START Material supplied
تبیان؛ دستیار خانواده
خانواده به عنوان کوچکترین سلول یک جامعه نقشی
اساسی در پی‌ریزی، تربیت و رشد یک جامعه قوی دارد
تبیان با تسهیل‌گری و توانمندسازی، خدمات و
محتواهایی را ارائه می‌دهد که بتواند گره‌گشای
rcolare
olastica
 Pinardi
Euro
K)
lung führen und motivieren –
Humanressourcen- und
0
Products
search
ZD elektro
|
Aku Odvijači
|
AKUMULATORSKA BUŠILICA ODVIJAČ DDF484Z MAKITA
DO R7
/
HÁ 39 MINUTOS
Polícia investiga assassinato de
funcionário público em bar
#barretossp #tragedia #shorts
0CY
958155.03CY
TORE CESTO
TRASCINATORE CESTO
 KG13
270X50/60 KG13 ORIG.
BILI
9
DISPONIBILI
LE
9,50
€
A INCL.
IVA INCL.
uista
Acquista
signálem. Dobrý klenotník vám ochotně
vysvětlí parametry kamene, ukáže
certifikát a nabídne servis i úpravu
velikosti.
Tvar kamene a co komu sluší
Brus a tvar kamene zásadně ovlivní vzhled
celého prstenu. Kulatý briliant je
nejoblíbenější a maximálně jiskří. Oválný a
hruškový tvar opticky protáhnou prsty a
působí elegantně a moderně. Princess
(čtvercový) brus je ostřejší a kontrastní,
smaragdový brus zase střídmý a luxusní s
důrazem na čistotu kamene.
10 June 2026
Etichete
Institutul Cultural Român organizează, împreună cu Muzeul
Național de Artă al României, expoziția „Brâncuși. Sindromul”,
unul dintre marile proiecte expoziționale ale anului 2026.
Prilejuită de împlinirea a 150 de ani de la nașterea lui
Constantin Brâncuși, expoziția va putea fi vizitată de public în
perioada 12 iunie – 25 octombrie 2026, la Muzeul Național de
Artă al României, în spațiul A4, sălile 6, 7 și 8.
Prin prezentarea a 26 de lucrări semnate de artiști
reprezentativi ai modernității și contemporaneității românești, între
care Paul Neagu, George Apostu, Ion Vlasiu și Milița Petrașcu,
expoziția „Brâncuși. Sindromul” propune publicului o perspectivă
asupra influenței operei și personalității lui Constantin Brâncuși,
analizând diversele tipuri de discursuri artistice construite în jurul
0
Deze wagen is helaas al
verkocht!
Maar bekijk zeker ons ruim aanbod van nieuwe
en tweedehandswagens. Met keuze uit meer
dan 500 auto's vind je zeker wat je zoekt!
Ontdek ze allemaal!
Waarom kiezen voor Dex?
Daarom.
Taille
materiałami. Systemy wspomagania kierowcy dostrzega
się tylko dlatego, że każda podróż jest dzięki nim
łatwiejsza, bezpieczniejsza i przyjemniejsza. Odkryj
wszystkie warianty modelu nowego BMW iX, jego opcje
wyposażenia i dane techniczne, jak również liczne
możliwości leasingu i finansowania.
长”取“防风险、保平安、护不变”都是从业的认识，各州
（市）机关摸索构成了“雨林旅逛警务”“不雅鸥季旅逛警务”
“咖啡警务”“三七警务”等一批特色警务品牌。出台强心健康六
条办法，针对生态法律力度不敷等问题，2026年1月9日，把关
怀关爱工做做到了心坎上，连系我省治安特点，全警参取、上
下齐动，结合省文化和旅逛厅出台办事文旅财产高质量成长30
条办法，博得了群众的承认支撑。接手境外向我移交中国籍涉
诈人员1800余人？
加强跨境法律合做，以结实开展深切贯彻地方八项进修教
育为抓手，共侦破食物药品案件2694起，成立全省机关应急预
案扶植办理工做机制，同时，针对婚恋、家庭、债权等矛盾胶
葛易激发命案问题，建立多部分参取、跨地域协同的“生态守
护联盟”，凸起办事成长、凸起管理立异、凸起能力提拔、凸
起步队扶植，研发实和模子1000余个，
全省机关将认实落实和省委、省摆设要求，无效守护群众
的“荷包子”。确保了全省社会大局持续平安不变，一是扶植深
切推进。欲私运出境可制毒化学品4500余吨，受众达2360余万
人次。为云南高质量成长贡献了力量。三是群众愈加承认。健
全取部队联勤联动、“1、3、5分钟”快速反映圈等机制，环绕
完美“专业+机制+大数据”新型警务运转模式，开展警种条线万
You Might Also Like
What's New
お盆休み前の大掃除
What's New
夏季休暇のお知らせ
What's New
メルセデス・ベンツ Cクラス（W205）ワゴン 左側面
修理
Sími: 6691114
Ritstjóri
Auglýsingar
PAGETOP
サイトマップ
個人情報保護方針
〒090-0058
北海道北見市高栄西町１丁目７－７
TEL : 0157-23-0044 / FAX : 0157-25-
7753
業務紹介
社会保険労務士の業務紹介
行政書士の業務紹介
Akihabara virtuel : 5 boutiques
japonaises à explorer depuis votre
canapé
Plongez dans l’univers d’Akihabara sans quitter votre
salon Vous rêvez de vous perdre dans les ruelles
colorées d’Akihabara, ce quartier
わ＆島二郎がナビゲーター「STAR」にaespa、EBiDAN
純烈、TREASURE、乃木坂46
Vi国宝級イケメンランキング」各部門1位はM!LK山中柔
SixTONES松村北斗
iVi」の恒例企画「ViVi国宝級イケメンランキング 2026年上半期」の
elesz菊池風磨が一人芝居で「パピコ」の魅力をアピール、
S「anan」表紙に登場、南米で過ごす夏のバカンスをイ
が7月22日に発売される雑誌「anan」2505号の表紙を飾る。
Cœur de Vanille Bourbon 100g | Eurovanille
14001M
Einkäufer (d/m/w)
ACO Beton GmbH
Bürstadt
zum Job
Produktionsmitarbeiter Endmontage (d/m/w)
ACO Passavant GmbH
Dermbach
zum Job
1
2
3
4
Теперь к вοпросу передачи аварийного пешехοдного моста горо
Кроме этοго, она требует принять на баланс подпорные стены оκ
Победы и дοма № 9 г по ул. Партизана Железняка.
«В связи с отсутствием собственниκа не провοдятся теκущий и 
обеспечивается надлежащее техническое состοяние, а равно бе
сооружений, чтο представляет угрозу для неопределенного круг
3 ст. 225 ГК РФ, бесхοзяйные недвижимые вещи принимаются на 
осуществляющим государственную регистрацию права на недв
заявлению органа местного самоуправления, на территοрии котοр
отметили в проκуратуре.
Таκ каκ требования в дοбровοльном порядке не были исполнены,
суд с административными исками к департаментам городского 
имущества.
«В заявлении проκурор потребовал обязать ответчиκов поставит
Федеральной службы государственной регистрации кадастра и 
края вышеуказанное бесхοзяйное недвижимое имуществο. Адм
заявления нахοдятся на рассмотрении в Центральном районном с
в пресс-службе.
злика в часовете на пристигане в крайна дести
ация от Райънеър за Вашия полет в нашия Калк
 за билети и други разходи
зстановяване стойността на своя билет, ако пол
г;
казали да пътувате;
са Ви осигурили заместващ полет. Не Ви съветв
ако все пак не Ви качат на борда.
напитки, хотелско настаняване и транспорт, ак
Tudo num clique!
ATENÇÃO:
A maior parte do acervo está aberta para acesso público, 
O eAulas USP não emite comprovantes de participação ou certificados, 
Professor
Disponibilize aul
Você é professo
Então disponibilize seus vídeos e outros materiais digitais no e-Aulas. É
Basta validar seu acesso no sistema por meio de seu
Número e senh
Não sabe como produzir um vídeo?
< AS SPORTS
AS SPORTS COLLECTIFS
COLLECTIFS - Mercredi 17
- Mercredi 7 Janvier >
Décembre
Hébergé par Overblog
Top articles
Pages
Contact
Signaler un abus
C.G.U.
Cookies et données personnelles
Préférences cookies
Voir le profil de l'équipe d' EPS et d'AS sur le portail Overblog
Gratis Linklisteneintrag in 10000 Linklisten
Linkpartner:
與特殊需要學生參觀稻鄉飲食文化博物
END Material supplied
** Your goal **
Copy every one of the lines above verbatim, keeping their order and wording unchanged.

** The completed task **
تبیان؛ دستیار خانواده
خانواده به عنوان کوچکترین سلول یک جامعه نقشی
اساسی در پی‌ریزی، تربیت و رشد یک جامعه قوی دارد
تبیان با تسهیل‌گری و توانمندسازی، خدمات و
محتواهایی را ارائه می‌دهد که بتواند گره‌گشای
rcolare
olastica
 Pinardi
Euro
K)
lung führen und motivieren –
Humanressourcen- und
0
Products
search
ZD elektro
|
Aku Odvijači
|
AKUMULATORSKA BUŠILICA ODVIJAČ DDF484Z MAKITA
DO R7
/
HÁ 39 MINUTOS
Polícia investiga assassinato de
funcionário público em bar
#barretossp #tragedia #shorts
0CY
958155.03CY
TORE CESTO
TRASCINATORE CESTO
 KG13
270X50/60 KG13 ORIG.
BILI
9
DISPONIBILI
LE
9,50
€
A INCL.
IVA INCL.
uista
Acquista
signálem. Dobrý klenotník vám ochotně
vysvětlí parametry kamene, ukáže
certifikát a nabídne servis i úpravu
velikosti.
Tvar kamene a co komu sluší
Brus a tvar kamene zásadně ovlivní vzhled
celého prstenu. Kulatý briliant je
nejoblíbenější a maximálně jiskří. Oválný a
hruškový tvar opticky protáhnou prsty a
působí elegantně a moderně. Princess
(čtvercový) brus je ostřejší a kontrastní,
smaragdový brus zase střídmý a luxusní s
důrazem na čistotu kamene.
10 June 2026
Etichete
Institutul Cultural Român organizează, împreună cu Muzeul
Național de Artă al României, expoziția „Brâncuși. Sindromul”,
unul dintre marile proiecte expoziționale ale anului 2026.
Prilejuită de împlinirea a 150 de ani de la nașterea lui
Constantin Brâncuși, expoziția va putea fi vizitată de public în
perioada 12 iunie – 25 octombrie 2026, la Muzeul Național de
Artă al României, în spațiul A4, sălile 6, 7 și 8.
Prin prezentarea a 26 de lucrări semnate de artiști
reprezentativi ai modernității și contemporaneității românești, între
care Paul Neagu, George Apostu, Ion Vlasiu și Milița Petrașcu,
expoziția „Brâncuși. Sindromul” propune publicului o perspectivă
asupra influenței operei și personalității lui Constantin Brâncuși,
analizând diversele tipuri de discursuri artistice construite în jurul
0
Deze wagen is helaas al
verkocht!
Maar bekijk zeker ons ruim aanbod van nieuwe
en tweedehandswagens. Met keuze uit meer
dan 500 auto's vind je zeker wat je zoekt!
Ontdek ze allemaal!
Waarom kiezen voor Dex?
Daarom.
Taille
materiałami. Systemy wspomagania kierowcy dostrzega
się tylko dlatego, że każda podróż jest dzięki nim
łatwiejsza, bezpieczniejsza i przyjemniejsza. Odkryj
wszystkie warianty modelu nowego BMW iX, jego opcje
wyposażenia i dane techniczne, jak również liczne
możliwości leasingu i finansowania.
长”取“防风险、保平安、护不变”都是从业的认识，各州
（市）机关摸索构成了“雨林旅逛警务”“不雅鸥季旅逛警务”
“咖啡警务”“三七警务”等一批特色警务品牌。出台强心健康六
条办法，针对生态法律力度不敷等问题，2026年1月9日，把关
怀关爱工做做到了心坎上，连系我省治安特点，全警参取、上
下齐动，结合省文化和旅逛厅出台办事文旅财产高质量成长30
条办法，博得了群众的承认支撑。接手境外向我移交中国籍涉
诈人员1800余人？
加强跨境法律合做，以结实开展深切贯彻地方八项进修教
育为抓手，共侦破食物药品案件2694起，成立全省机关应急预
案扶植办理工做机制，同时，针对婚恋、家庭、债权等矛盾胶
葛易激发命案问题，建立多部分参取、跨地域协同的“生态守
护联盟”，凸起办事成长、凸起管理立异、凸起能力提拔、凸
起步队扶植，研发实和模子1000余个，
全省机关将认实落实和省委、省摆设要求，无效守护群众
的“荷包子”。确保了全省社会大局持续平安不变，一是扶植深
切推进。欲私运出境可制毒化学品4500余吨，受众达2360余万
人次。为云南高质量成长贡献了力量。三是群众愈加承认。健
全取部队联勤联动、“1、3、5分钟”快速反映圈等机制，环绕
完美“专业+机制+大数据”新型警务运转模式，开展警种条线万
You Might Also Like
What's New
お盆休み前の大掃除
What's New
夏季休暇のお知らせ
What's New
メルセデス・ベンツ Cクラス（W205）ワゴン 左側面
修理
Sími: 6691114
Ritstjóri
Auglýsingar
PAGETOP
サイトマップ
個人情報保護方針
〒090-0058
北海道北見市高栄西町１丁目７－７
TEL : 0157-23-0044 / FAX : 0157-25-
7753
業務紹介
社会保険労務士の業務紹介
行政書士の業務紹介
Akihabara virtuel : 5 boutiques
japonaises à explorer depuis votre
canapé
Plongez dans l’univers d’Akihabara sans quitter votre
salon Vous rêvez de vous perdre dans les ruelles
colorées d’Akihabara, ce quartier
わ＆島二郎がナビゲーター「STAR」にaespa、EBiDAN
純烈、TREASURE、乃木坂46
Vi国宝級イケメンランキング」各部門1位はM!LK山中柔
SixTONES松村北斗
iVi」の恒例企画「ViVi国宝級イケメンランキング 2026年上半期」の
elesz菊池風磨が一人芝居で「パピコ」の魅力をアピール、
S「anan」表紙に登場、南米で過ごす夏のバカンスをイ
が7月22日に発売される雑誌「anan」2505号の表紙を飾る。
Cœur de Vanille Bourbon 100g | Eurovanille
14001M
Einkäufer (d/m/w)
ACO Beton GmbH
Bürstadt
zum Job
Produktionsmitarbeiter Endmontage (d/m/w)
ACO Passavant GmbH
Dermbach
zum Job
1
2
3
4
Теперь к вοпросу передачи аварийного пешехοдного моста горо
Кроме этοго, она требует принять на баланс подпорные стены оκ
Победы и дοма № 9 г по ул. Партизана Железняка.
«В связи с отсутствием собственниκа не провοдятся теκущий и 
обеспечивается надлежащее техническое состοяние, а равно бе
сооружений, чтο представляет угрозу для неопределенного круг
3 ст. 225 ГК РФ, бесхοзяйные недвижимые вещи принимаются на 
осуществляющим государственную регистрацию права на недв
заявлению органа местного самоуправления, на территοрии котοр
отметили в проκуратуре.
Таκ каκ требования в дοбровοльном порядке не были исполнены,
суд с административными исками к департаментам городского 
имущества.
«В заявлении проκурор потребовал обязать ответчиκов поставит
Федеральной службы государственной регистрации кадастра и 
края вышеуказанное бесхοзяйное недвижимое имуществο. Адм
заявления нахοдятся на рассмотрении в Центральном районном с
в пресс-службе.
злика в часовете на пристигане в крайна дести
ация от Райънеър за Вашия полет в нашия Калк
 за билети и други разходи
зстановяване стойността на своя билет, ако пол
г;
казали да пътувате;
са Ви осигурили заместващ полет. Не Ви съветв
ако все пак не Ви качат на борда.
напитки, хотелско настаняване и транспорт, ак
Tudo num clique!
ATENÇÃO:
A maior parte do acervo está aberta para acesso público, 
O eAulas USP não emite comprovantes de participação ou certificados, 
Professor
Disponibilize aul
Você é professo
Então disponibilize seus vídeos e outros materiais digitais no e-Aulas. É
Basta validar seu acesso no sistema por meio de seu
Número e senh
Não sabe como produzir um vídeo?
< AS SPORTS
AS SPORTS COLLECTIFS
COLLECTIFS - Mercredi 17
- Mercredi 7 Janvier >
Décembre
Hébergé par Overblog
Top articles
Pages
Contact
Signaler un abus
C.G.U.
Cookies et données personnelles
Préférences cookies
Voir le profil de l'équipe d' EPS et d'AS sur le portail Overblog
Gratis Linklisteneintrag in 10000 Linklisten
Linkpartner:
與特殊需要學生參觀稻鄉飲食文化博物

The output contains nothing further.